* What you should do: Rewrite every line of text in the data below as a numbered list, omitting any blank lines.

>>>

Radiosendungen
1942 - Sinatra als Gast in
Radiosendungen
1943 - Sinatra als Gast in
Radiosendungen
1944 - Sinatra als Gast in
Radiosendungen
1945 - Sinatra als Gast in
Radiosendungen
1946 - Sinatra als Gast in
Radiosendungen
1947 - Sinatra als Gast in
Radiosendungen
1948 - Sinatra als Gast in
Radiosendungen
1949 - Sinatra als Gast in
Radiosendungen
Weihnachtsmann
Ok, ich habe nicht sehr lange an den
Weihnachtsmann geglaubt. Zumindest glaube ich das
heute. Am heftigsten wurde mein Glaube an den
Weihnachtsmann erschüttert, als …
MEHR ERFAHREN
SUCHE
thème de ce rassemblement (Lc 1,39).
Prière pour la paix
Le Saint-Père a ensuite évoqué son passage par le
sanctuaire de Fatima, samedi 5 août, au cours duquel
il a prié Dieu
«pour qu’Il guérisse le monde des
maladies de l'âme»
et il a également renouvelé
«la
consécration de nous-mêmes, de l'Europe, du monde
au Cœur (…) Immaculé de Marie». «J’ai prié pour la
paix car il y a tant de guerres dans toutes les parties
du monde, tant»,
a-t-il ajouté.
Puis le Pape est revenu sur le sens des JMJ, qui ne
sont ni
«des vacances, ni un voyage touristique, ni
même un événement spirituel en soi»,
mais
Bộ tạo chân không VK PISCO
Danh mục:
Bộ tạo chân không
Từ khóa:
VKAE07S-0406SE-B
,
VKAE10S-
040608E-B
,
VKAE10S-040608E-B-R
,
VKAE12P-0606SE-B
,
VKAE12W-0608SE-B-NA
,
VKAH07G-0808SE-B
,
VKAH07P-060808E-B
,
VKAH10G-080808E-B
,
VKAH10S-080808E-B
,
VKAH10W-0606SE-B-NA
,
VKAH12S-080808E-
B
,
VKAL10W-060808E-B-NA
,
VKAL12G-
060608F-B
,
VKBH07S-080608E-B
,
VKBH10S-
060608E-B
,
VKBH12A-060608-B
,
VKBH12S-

<<<

* Expected output:
1. Radiosendungen
2. 1942 - Sinatra als Gast in
3. Radiosendungen
4. 1943 - Sinatra als Gast in
5. Radiosendungen
6. 1944 - Sinatra als Gast in
7. Radiosendungen
8. 1945 - Sinatra als Gast in
9. Radiosendungen
10. 1946 - Sinatra als Gast in
11. Radiosendungen
12. 1947 - Sinatra als Gast in
13. Radiosendungen
14. 1948 - Sinatra als Gast in
15. Radiosendungen
16. 1949 - Sinatra als Gast in
17. Radiosendungen
18. Weihnachtsmann
19. Ok, ich habe nicht sehr lange an den
20. Weihnachtsmann geglaubt. Zumindest glaube ich das
21. heute. Am heftigsten wurde mein Glaube an den
22. Weihnachtsmann erschüttert, als …
23. MEHR ERFAHREN
24. SUCHE
25. thème de ce rassemblement (Lc 1,39).
26. Prière pour la paix
27. Le Saint-Père a ensuite évoqué son passage par le
28. sanctuaire de Fatima, samedi 5 août, au cours duquel
29. il a prié Dieu
30. «pour qu’Il guérisse le monde des
31. maladies de l'âme»
32. et il a également renouvelé
33. «la
34. consécration de nous-mêmes, de l'Europe, du monde
35. au Cœur (…) Immaculé de Marie». «J’ai prié pour la
36. paix car il y a tant de guerres dans toutes les parties
37. du monde, tant»,
38. a-t-il ajouté.
39. Puis le Pape est revenu sur le sens des JMJ, qui ne
40. sont ni
41. «des vacances, ni un voyage touristique, ni
42. même un événement spirituel en soi»,
43. mais
44. Bộ tạo chân không VK PISCO
45. Danh mục:
46. Bộ tạo chân không
47. Từ khóa:
48. VKAE07S-0406SE-B
49. ,
50. VKAE10S-
51. 040608E-B
52. ,
53. VKAE10S-040608E-B-R
54. ,
55. VKAE12P-0606SE-B
56. ,
57. VKAE12W-0608SE-B-NA
58. ,
59. VKAH07G-0808SE-B
60. ,
61. VKAH07P-060808E-B
62. ,
63. VKAH10G-080808E-B
64. ,
65. VKAH10S-080808E-B
66. ,
67. VKAH10W-0606SE-B-NA
68. ,
69. VKAH12S-080808E-
70. B
71. ,
72. VKAL10W-060808E-B-NA
73. ,
74. VKAL12G-
75. 060608F-B
76. ,
77. VKBH07S-080608E-B
78. ,
79. VKBH10S-
80. 060608E-B
81. ,
82. VKBH12A-060608-B
83. ,
84. VKBH12S-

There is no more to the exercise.